- [EXERCISE OBJECTIVE] Gather each line containing the string "formation" from these entries.

- [WORKING DATA]

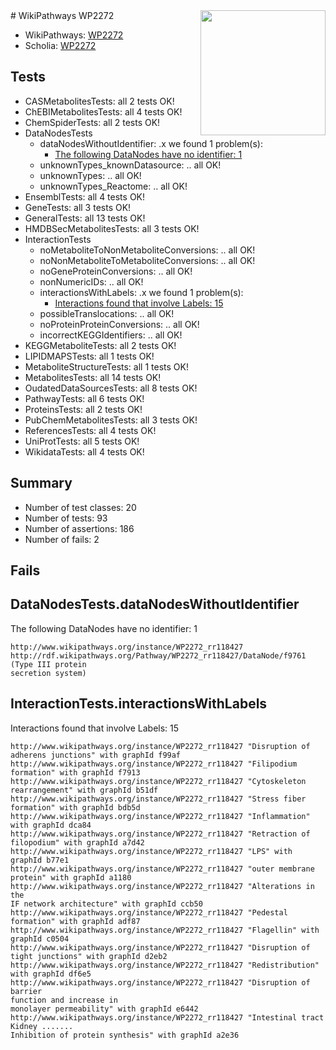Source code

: <img style="float: right; width: 200px" src="https://upload.wikimedia.org/wikipedia/commons/thumb/8/83/Wplogo_with_text_500.png/640px-Wplogo_with_text_500.png" />
# WikiPathways WP2272

* WikiPathways: [WP2272](https://wikipathways.org/pathways/WP2272)
* Scholia: [WP2272](https://scholia.toolforge.org/wikipathways/WP2272)
## Tests
* CASMetabolitesTests: all 2 tests OK!
* ChEBIMetabolitesTests: all 4 tests OK!
* ChemSpiderTests: all 2 tests OK!
* DataNodesTests
    * dataNodesWithoutIdentifier: .x we found 1 problem(s):
        * [The following DataNodes have no identifier: 1](#d2d32fa0)
    * unknownTypes_knownDatasource: .. all OK!
    * unknownTypes: .. all OK!
    * unknownTypes_Reactome: .. all OK!
* EnsemblTests: all 4 tests OK!
* GeneTests: all 3 tests OK!
* GeneralTests: all 13 tests OK!
* HMDBSecMetabolitesTests: all 3 tests OK!
* InteractionTests
    * noMetaboliteToNonMetaboliteConversions: .. all OK!
    * noNonMetaboliteToMetaboliteConversions: .. all OK!
    * noGeneProteinConversions: .. all OK!
    * nonNumericIDs: .. all OK!
    * interactionsWithLabels: .x we found 1 problem(s):
        * [Interactions found that involve Labels: 15](#fe97a8bd)
    * possibleTranslocations: .. all OK!
    * noProteinProteinConversions: .. all OK!
    * incorrectKEGGIdentifiers: .. all OK!
* KEGGMetaboliteTests: all 2 tests OK!
* LIPIDMAPSTests: all 1 tests OK!
* MetaboliteStructureTests: all 1 tests OK!
* MetabolitesTests: all 14 tests OK!
* OudatedDataSourcesTests: all 8 tests OK!
* PathwayTests: all 6 tests OK!
* ProteinsTests: all 2 tests OK!
* PubChemMetabolitesTests: all 3 tests OK!
* ReferencesTests: all 4 tests OK!
* UniProtTests: all 5 tests OK!
* WikidataTests: all 4 tests OK!


## Summary

* Number of test classes: 20
* Number of tests: 93
* Number of assertions: 186
* Number of fails: 2

## Fails

<a name="d2d32fa0" />

## DataNodesTests.dataNodesWithoutIdentifier

The following DataNodes have no identifier: 1
```
http://www.wikipathways.org/instance/WP2272_rr118427 http://rdf.wikipathways.org/Pathway/WP2272_rr118427/DataNode/f9761 (Type III protein
secretion system)
```

<a name="fe97a8bd" />

## InteractionTests.interactionsWithLabels

Interactions found that involve Labels: 15
```
http://www.wikipathways.org/instance/WP2272_rr118427 "Disruption of adherens junctions" with graphId f99af
http://www.wikipathways.org/instance/WP2272_rr118427 "Filipodium formation" with graphId f7913
http://www.wikipathways.org/instance/WP2272_rr118427 "Cytoskeleton
rearrangement" with graphId b51df
http://www.wikipathways.org/instance/WP2272_rr118427 "Stress fiber formation" with graphId bdb5d
http://www.wikipathways.org/instance/WP2272_rr118427 "Inflammation" with graphId dca84
http://www.wikipathways.org/instance/WP2272_rr118427 "Retraction of filopodium" with graphId a7d42
http://www.wikipathways.org/instance/WP2272_rr118427 "LPS" with graphId b77e1
http://www.wikipathways.org/instance/WP2272_rr118427 "outer membrane protein" with graphId a1180
http://www.wikipathways.org/instance/WP2272_rr118427 "Alterations in the
IF network architecture" with graphId ccb50
http://www.wikipathways.org/instance/WP2272_rr118427 "Pedestal formation" with graphId adf87
http://www.wikipathways.org/instance/WP2272_rr118427 "Flagellin" with graphId c0504
http://www.wikipathways.org/instance/WP2272_rr118427 "Disruption of tight junctions" with graphId d2eb2
http://www.wikipathways.org/instance/WP2272_rr118427 "Redistribution" with graphId df6e5
http://www.wikipathways.org/instance/WP2272_rr118427 "Disruption of barrier
function and increase in
monolayer permeability" with graphId e6442
http://www.wikipathways.org/instance/WP2272_rr118427 "Intestinal tract
Kidney .......
Inhibition of protein synthesis" with graphId a2e36
```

- [RESULT FOR THIS EXERCISE]
http://www.wikipathways.org/instance/WP2272_rr118427 "Filipodium formation" with graphId f7913
http://www.wikipathways.org/instance/WP2272_rr118427 "Stress fiber formation" with graphId bdb5d
http://www.wikipathways.org/instance/WP2272_rr118427 "Pedestal formation" with graphId adf87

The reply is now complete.